● Selected excerpt:
┌────────
Perimenopause & Premature Menopause FAQs
Do you have questions about menopause or perimenopause? Learn more about early menopause symptoms and get the information you need to know about menopause and perimenopause from the NAMS menopause experts who answer the questions below.
What is perimenopause?
The gradual transition between the reproductive years and menopause (the cessation of menstrual periods) is called perimenopause (literally meaning “around menopause”). It is generally a transition that is many years long and can be associated with shorter menstrual intervals, irregular menses, night sweats, and other symptoms. In some women, these symptoms are troublesome enough to need medical intervention.
What is early or premature menopause?
Menopause, whether natural or induced, is called premature when it happens at age 40 or younger. This occurs in about 1% of women in the United States. Premature menopause that is not induced can be genetic, metabolic, autoimmune, or the result of other poorly understood conditions. Premature menopause should be evaluated thoroughly.
I'm facing a hysterectomy with removal of my ovaries, so I'm going to have an induced menopause. Is it any different from natural menopause?
Menopause symptoms related to induced menopause can be similar to those from natural menopause, including hot flashes, sleep disturbances, and vaginal dryness. But premenopausal women who experience induced menopause can have more intense symptoms and, therefore, a greater need for treatment to control them than women who undergo natural menopause. And because you may be going through menopause at a young age, you need ongoing monitoring and sometimes treatment to lower your risk of menopause associated diseases, such as osteoporosis, later in life.
└────────
● Check your understanding:
- A) For each statement, say whether the menopause FAQ agrees with it, giving yes or no along with the words from the FAQ that settle it, quoted exactly: (i) Menopause is called premature when it happens at age 40 or younger. (ii) Premature menopause occurs in about 10% of women in the United States. (iii) Perimenopause is generally a transition lasting only a few months.
- B) Reproduce the passage of the menopause FAQ starting at "What is early" and ending at "from natural menopause?", word for word.
- C) Write the next part of the menopause FAQ, picking up after its last sentence.
The rows that follow are not needed.

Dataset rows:
┌────────
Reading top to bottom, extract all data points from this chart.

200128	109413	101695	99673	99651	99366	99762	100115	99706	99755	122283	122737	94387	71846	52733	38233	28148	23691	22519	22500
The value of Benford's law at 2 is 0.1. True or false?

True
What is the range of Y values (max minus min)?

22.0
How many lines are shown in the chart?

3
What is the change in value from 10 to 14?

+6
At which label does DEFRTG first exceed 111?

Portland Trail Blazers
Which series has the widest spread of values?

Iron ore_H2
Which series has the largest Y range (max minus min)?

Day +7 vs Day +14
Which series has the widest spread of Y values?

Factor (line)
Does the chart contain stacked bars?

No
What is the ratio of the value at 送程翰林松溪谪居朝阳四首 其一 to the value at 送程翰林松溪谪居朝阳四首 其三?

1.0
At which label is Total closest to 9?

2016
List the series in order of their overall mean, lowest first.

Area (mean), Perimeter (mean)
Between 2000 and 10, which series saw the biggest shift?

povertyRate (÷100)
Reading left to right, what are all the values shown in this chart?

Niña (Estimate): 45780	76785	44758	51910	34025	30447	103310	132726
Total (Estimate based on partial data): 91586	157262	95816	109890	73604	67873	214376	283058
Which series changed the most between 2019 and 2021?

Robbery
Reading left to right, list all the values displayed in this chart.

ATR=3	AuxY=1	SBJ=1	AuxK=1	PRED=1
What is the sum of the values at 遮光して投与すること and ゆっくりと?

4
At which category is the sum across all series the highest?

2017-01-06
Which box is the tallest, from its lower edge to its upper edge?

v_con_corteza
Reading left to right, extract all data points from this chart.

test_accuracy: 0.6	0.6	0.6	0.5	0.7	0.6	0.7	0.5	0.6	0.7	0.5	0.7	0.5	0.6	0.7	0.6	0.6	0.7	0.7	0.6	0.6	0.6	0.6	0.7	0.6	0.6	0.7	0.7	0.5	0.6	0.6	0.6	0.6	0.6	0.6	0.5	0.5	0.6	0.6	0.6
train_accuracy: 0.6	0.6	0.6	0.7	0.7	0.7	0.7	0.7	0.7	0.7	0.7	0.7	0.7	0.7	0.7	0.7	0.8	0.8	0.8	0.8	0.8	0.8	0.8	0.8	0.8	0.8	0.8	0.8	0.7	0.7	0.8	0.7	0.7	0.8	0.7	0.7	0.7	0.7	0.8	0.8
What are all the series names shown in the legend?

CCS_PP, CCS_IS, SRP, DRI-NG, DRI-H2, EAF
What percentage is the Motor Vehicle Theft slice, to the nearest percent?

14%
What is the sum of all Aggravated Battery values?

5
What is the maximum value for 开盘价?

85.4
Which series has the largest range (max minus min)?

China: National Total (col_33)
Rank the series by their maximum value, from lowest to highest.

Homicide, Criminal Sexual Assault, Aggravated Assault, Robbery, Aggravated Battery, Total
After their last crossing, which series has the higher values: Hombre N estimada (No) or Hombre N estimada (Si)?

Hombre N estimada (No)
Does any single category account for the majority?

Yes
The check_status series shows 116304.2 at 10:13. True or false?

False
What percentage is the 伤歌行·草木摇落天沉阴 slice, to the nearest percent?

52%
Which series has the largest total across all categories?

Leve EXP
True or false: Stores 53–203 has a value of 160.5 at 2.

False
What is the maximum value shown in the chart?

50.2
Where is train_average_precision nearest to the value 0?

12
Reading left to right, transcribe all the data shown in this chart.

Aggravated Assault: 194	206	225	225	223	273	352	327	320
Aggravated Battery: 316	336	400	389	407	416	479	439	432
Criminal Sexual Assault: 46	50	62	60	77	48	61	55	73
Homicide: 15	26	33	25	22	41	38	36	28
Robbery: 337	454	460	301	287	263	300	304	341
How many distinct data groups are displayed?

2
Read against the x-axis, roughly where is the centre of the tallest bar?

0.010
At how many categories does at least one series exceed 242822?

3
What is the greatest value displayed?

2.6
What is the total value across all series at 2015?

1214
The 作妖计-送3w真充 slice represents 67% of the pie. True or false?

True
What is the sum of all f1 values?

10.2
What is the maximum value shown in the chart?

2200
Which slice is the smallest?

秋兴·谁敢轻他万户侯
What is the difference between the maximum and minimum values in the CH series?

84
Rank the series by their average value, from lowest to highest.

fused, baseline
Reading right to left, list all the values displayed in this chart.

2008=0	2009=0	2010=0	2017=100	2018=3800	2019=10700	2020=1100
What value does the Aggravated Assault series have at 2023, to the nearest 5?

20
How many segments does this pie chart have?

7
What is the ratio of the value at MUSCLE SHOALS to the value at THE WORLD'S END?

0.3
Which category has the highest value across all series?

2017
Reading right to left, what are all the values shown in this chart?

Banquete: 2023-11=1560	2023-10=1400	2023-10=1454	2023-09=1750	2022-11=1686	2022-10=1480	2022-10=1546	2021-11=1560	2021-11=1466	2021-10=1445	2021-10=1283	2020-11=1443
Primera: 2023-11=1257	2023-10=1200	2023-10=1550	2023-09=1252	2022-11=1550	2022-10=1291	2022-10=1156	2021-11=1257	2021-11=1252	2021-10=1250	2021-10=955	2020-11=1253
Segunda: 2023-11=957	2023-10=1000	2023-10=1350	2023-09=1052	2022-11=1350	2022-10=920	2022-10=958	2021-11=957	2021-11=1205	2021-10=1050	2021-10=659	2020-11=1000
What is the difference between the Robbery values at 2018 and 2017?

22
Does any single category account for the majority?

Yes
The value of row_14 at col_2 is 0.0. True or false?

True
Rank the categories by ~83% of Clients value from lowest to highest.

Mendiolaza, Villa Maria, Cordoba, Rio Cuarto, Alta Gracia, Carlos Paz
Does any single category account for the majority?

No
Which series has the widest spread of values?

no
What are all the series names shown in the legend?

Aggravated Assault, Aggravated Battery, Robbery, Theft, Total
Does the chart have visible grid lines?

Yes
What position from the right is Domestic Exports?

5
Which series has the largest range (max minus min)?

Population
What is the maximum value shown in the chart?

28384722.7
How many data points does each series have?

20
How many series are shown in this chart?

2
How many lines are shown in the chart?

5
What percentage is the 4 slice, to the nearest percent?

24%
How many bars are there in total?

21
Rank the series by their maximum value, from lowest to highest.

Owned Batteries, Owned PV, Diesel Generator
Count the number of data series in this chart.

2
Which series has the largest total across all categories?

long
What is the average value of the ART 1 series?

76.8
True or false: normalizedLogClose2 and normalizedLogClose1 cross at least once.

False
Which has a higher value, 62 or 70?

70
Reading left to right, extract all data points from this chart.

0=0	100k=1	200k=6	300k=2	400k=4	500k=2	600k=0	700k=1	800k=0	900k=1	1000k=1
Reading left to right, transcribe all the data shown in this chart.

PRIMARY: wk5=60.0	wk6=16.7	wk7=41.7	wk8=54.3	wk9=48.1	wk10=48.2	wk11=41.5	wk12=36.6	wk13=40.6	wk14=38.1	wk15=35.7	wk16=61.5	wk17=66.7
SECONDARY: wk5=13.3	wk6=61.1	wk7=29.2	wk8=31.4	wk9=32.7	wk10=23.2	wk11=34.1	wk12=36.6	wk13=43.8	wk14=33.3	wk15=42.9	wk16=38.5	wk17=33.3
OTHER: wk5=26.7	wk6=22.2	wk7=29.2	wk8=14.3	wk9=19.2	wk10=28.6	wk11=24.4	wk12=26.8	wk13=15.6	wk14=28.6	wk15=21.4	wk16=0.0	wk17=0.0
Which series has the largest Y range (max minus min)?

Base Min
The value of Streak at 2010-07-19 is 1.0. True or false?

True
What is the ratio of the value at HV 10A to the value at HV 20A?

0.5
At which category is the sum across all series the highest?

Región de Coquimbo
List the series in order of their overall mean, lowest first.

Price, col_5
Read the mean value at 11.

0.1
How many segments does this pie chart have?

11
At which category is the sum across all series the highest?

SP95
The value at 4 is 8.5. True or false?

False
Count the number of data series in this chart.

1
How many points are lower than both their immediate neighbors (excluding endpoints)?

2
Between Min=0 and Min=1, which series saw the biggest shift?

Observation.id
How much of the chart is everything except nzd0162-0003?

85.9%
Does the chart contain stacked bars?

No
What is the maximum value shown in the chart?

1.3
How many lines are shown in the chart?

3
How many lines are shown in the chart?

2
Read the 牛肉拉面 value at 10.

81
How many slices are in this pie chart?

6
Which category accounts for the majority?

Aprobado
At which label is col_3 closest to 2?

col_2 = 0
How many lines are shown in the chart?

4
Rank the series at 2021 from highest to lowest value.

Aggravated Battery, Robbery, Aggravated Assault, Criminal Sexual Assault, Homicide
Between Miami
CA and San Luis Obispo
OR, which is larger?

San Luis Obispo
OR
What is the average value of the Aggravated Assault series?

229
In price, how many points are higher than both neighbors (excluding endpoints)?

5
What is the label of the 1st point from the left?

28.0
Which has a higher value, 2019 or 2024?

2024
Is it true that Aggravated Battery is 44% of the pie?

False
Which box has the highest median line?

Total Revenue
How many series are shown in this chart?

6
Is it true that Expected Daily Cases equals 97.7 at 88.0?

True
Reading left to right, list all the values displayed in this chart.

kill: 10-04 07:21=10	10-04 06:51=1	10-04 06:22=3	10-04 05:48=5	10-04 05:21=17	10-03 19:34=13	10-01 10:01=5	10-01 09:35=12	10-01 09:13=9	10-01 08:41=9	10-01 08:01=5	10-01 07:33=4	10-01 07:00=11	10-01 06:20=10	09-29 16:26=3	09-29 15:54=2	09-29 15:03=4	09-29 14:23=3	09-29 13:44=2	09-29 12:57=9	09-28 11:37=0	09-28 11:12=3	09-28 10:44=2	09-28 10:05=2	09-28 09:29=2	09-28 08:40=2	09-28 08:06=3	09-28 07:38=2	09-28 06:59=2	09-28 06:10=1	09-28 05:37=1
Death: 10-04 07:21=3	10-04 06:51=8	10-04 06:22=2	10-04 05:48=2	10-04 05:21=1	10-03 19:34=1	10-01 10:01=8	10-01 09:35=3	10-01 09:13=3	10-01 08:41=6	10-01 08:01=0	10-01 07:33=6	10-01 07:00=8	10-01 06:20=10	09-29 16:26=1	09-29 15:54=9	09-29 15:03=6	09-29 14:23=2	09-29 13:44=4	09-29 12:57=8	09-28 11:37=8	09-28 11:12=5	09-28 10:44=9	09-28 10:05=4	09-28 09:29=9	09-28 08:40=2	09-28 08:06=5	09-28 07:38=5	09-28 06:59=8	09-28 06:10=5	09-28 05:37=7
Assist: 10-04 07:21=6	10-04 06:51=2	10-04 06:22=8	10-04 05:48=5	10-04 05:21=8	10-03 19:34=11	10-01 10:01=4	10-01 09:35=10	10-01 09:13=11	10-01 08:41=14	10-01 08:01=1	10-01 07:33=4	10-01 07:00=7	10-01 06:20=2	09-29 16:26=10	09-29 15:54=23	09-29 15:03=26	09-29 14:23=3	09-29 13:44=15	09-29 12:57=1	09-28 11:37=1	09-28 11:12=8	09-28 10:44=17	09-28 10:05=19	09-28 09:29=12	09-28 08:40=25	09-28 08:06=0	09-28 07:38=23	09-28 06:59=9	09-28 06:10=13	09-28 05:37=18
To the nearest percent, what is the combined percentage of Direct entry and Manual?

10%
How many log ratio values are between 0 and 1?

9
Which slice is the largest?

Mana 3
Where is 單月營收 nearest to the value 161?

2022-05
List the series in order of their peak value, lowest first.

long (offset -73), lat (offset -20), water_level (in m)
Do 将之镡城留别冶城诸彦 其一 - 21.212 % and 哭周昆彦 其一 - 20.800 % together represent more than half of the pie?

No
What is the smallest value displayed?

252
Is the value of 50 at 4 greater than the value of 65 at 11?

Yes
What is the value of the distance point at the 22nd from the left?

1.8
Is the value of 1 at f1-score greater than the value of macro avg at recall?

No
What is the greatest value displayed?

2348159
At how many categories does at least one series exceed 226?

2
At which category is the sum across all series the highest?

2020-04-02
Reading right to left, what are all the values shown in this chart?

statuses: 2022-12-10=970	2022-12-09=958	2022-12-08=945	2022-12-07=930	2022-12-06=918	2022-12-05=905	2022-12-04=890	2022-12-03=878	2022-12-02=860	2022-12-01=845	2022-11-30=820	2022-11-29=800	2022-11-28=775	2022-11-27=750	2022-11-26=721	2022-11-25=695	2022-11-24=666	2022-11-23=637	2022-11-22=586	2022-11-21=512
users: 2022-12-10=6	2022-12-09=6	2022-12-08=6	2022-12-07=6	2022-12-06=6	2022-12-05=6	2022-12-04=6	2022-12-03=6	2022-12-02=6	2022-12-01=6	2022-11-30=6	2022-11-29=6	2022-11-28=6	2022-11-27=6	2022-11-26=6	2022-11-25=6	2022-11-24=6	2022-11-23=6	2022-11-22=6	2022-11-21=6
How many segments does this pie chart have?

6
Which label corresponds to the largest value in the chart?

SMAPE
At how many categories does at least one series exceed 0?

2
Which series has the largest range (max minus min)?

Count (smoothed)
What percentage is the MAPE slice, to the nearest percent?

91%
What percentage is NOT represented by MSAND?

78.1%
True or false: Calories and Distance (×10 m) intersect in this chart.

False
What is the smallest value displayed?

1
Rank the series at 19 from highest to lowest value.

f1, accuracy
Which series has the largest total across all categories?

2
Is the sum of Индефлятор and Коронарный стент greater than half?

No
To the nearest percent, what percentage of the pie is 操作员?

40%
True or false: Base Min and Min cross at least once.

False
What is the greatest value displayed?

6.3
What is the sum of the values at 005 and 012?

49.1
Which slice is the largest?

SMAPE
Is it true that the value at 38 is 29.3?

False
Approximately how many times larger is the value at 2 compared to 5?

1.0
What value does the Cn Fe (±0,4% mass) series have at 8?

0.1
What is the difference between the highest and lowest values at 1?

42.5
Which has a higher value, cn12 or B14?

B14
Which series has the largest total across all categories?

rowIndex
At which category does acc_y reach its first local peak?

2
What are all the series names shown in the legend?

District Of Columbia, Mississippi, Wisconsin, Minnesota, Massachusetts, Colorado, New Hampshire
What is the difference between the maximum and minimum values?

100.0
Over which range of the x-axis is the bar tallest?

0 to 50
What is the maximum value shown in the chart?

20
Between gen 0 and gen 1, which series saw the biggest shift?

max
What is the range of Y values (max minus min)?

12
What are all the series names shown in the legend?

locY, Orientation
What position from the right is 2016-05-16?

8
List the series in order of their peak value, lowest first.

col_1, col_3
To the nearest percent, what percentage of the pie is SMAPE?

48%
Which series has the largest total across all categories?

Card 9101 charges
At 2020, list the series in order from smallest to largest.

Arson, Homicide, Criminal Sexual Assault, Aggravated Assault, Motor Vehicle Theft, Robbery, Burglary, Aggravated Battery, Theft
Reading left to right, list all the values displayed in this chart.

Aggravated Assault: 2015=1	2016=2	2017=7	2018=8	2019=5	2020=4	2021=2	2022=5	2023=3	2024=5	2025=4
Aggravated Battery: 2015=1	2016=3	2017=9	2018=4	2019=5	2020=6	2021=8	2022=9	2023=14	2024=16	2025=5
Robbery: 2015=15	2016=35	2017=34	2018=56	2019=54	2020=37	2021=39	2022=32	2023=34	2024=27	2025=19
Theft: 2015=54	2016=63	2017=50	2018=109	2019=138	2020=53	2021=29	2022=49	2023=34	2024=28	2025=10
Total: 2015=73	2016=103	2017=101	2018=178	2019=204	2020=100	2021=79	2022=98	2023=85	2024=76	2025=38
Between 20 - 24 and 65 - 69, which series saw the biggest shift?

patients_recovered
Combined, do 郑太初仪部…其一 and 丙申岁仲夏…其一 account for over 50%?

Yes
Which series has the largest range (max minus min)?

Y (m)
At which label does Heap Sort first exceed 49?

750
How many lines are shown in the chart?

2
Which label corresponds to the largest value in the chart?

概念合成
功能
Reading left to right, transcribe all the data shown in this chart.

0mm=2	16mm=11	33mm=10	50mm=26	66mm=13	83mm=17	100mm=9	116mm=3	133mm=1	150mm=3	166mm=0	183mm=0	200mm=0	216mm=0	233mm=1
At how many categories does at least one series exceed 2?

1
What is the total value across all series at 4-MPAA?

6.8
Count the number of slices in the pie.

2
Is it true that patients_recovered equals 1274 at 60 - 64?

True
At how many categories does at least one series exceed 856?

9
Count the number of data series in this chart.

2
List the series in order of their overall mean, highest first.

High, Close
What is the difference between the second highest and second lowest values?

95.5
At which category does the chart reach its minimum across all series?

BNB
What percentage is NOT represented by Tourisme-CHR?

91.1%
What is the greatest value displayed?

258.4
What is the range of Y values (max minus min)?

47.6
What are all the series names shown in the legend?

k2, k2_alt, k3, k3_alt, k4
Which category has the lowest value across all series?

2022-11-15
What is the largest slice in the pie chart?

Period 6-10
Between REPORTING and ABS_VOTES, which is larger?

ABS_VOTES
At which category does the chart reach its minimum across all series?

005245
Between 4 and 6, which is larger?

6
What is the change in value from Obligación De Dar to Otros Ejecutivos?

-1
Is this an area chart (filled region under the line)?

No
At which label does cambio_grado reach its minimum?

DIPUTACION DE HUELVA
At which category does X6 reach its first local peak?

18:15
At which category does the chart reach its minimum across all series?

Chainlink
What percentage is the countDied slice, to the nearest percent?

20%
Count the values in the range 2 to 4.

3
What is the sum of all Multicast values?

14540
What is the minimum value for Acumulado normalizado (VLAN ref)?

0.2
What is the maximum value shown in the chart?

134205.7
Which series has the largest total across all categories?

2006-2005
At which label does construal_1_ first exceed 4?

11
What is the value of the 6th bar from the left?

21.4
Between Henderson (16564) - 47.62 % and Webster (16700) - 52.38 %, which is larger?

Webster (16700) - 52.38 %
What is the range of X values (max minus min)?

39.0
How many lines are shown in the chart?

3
└────────
● Your written answers:
- A)
(i) Yes: "Menopause, whether natural or induced, is called premature when it happens at age 40 or younger."
(ii) No: "This occurs in about 1% of women in the United States."
(iii) No: "It is generally a transition that is many years long"

- B)
What is early or premature menopause?
Menopause, whether natural or induced, is called premature when it happens at age 40 or younger. This occurs in about 1% of women in the United States. Premature menopause that is not induced can be genetic, metabolic, autoimmune, or the result of other poorly understood conditions. Premature menopause should be evaluated thoroughly.
I'm facing a hysterectomy with removal of my ovaries, so I'm going to have an induced menopause. Is it any different from natural menopause?

- C)
I’m only 36 years old and I’ve prematurely reached menopause. What specific menopause information do I need?
Women experiencing premature menopause (age 40 or younger) that is not medically induced go through perimenopause and may have the same symptoms as women with natural menopause, including hot flashes, sleep disturbances, and vaginal dryness. However, compared to women who reach menopause at the typical age, women who experience premature menopause—whether natural or induced—spend more years without the benefits of estrogen and are at greater risk for some health problems later in life, such as osteoporosis and heart disease.
You may need a complete evaluation to diagnose the reason for your menopause -- it could be an underlying condition that needs treatment.